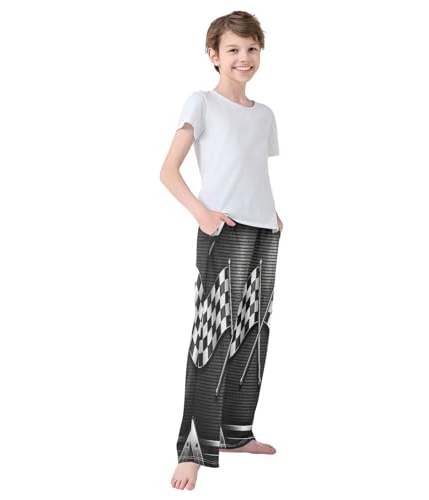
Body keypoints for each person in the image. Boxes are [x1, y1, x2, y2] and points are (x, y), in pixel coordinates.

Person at [159, 10, 283, 491]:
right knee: (211, 335)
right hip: (223, 229)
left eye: (251, 48)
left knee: (254, 330)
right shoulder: (202, 102)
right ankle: (192, 450)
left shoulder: (264, 114)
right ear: (214, 55)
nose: (243, 57)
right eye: (233, 49)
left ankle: (235, 432)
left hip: (263, 229)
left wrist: (272, 214)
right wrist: (203, 214)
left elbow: (250, 170)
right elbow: (168, 171)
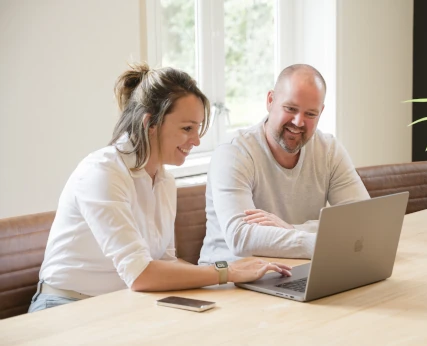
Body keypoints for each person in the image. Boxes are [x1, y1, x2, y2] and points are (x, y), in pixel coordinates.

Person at [29, 63, 291, 313]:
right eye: (187, 128)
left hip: (123, 305)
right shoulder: (102, 172)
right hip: (64, 306)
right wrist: (226, 271)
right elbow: (140, 274)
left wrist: (235, 272)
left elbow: (164, 262)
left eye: (198, 129)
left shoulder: (164, 181)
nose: (197, 140)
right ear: (149, 124)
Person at [199, 64, 370, 265]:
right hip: (227, 281)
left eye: (310, 114)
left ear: (321, 112)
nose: (298, 122)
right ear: (270, 100)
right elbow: (242, 238)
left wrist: (292, 229)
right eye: (290, 109)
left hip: (295, 270)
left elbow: (362, 220)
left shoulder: (329, 150)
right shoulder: (234, 153)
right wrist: (325, 244)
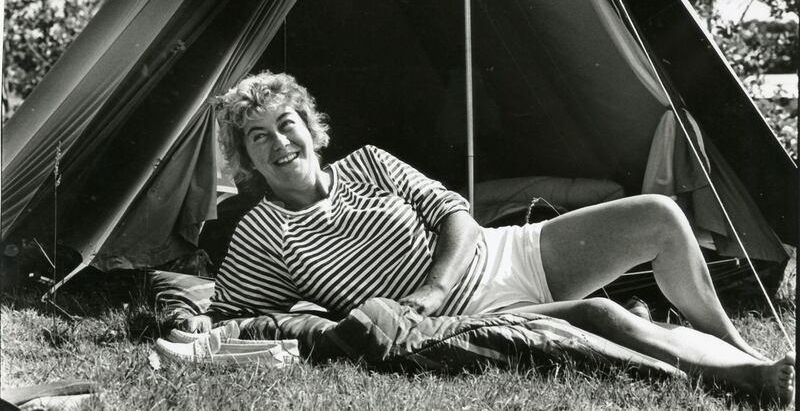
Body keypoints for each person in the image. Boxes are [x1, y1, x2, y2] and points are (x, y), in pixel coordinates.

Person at [182, 71, 794, 405]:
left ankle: (737, 346)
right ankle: (746, 381)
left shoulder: (368, 163)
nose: (279, 141)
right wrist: (189, 321)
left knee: (658, 214)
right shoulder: (263, 232)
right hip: (466, 320)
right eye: (257, 136)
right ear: (246, 159)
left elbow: (457, 215)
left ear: (311, 130)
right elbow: (234, 315)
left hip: (504, 254)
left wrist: (432, 286)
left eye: (285, 123)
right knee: (599, 314)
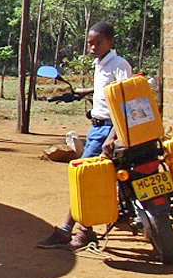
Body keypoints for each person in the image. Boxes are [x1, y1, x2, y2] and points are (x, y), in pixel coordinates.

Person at [37, 22, 132, 250]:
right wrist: (86, 92)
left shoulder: (119, 65)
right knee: (93, 179)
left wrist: (112, 136)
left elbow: (126, 103)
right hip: (97, 127)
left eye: (98, 42)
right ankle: (81, 229)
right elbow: (109, 91)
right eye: (90, 43)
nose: (93, 47)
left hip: (108, 129)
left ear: (110, 42)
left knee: (84, 179)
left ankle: (73, 231)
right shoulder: (102, 64)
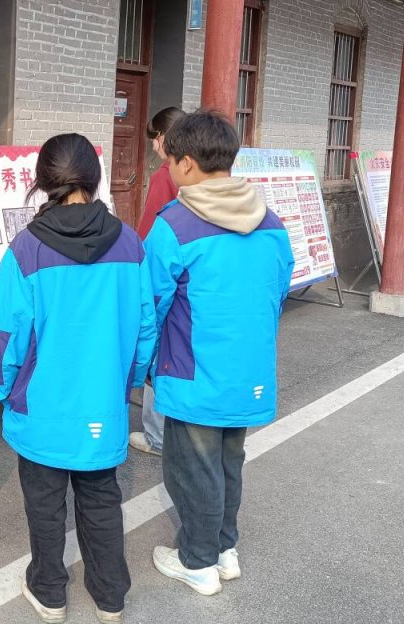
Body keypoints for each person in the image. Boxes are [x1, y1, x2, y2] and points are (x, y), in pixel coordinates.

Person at [0, 133, 157, 623]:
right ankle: (110, 597)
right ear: (94, 179)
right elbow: (146, 326)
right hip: (103, 404)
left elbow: (5, 333)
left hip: (41, 408)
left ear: (43, 182)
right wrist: (129, 381)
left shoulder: (27, 249)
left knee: (45, 505)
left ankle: (50, 593)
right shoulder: (130, 243)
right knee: (102, 498)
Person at [143, 111, 294, 596]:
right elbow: (278, 290)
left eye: (171, 161)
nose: (169, 170)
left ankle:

+-------+

● **ASSIGNMENT**
Copy out the listing above exactly, and keep the pictures out of it.

● **SOLVED PROBLEM**
Body keypoints for each person in the image. Boxes are [x1, y1, x2, y2] and points are (x, y), in pixel coordinates.

Person at [159, 10, 283, 491]:
right knee: (211, 335)
right hip: (223, 229)
left eye: (251, 48)
left knee: (254, 330)
right shoulder: (202, 102)
right ankle: (192, 450)
left shoulder: (264, 114)
right ear: (214, 55)
nose: (243, 57)
right eye: (233, 49)
left ankle: (235, 432)
left hip: (263, 229)
left wrist: (272, 214)
right wrist: (203, 214)
left elbow: (250, 170)
right elbow: (168, 171)
Body keypoints for each person in the image. Boxes are [x1, y1, x2, y2] and points are (x, y), in pixel coordinates.

Person at [29, 63, 291, 313]:
right eye: (187, 128)
left hip: (123, 305)
right shoulder: (102, 172)
right hip: (64, 306)
right wrist: (226, 271)
right elbow: (140, 274)
left wrist: (235, 272)
left elbow: (164, 262)
left eye: (198, 129)
left shoulder: (164, 181)
nose: (197, 140)
right ear: (149, 124)
Person at [199, 64, 370, 265]:
right hip: (227, 281)
left eye: (310, 114)
left ear: (321, 112)
nose: (298, 122)
right ear: (270, 100)
right elbow: (242, 238)
left wrist: (292, 229)
right eye: (290, 109)
left hip: (295, 270)
left elbow: (362, 220)
left shoulder: (329, 150)
right shoulder: (234, 153)
right wrist: (325, 244)
Body keypoints for each person in the image. Boxes are [x1, y1, x2, y2] and points are (x, y), in pixel coordinates.

Person at [182, 71, 794, 405]:
left ankle: (737, 346)
right ankle: (746, 381)
left shoulder: (368, 163)
nose: (279, 141)
right wrist: (189, 321)
left knee: (658, 214)
right shoulder: (263, 232)
right hip: (466, 320)
right eye: (257, 136)
right ear: (246, 159)
left elbow: (457, 215)
left ear: (311, 130)
right elbow: (234, 315)
left hip: (504, 254)
left wrist: (432, 286)
left eye: (285, 123)
right knee: (599, 314)
Body keypoints for each person in the image. Boxes are [x1, y1, x2, y2] and points are (x, y), in pixel coordinates.

Person at [37, 22, 132, 250]:
right wrist: (86, 92)
left shoulder: (119, 65)
right knee: (93, 179)
left wrist: (112, 136)
left elbow: (126, 103)
right hip: (97, 127)
left eye: (98, 42)
right ankle: (81, 229)
right elbow: (109, 91)
right eye: (90, 43)
nose: (93, 47)
left hip: (108, 129)
left ear: (110, 42)
left knee: (84, 179)
left ankle: (73, 231)
right shoulder: (102, 64)
Body keypoints for each person in the image. Boxes are [x1, y1, x2, y2] and points are (x, y), in pixel coordinates.

Person at [0, 133, 157, 623]:
right ankle: (110, 597)
right ear: (94, 179)
right elbow: (146, 326)
right hip: (103, 404)
left elbow: (5, 333)
left hip: (41, 408)
left ear: (43, 182)
right wrist: (129, 381)
left shoulder: (27, 249)
left knee: (45, 505)
left ankle: (50, 593)
right shoulder: (130, 243)
right knee: (102, 498)
Person at [143, 111, 294, 596]:
right elbow: (278, 290)
left eye: (171, 161)
nose: (169, 170)
left ankle:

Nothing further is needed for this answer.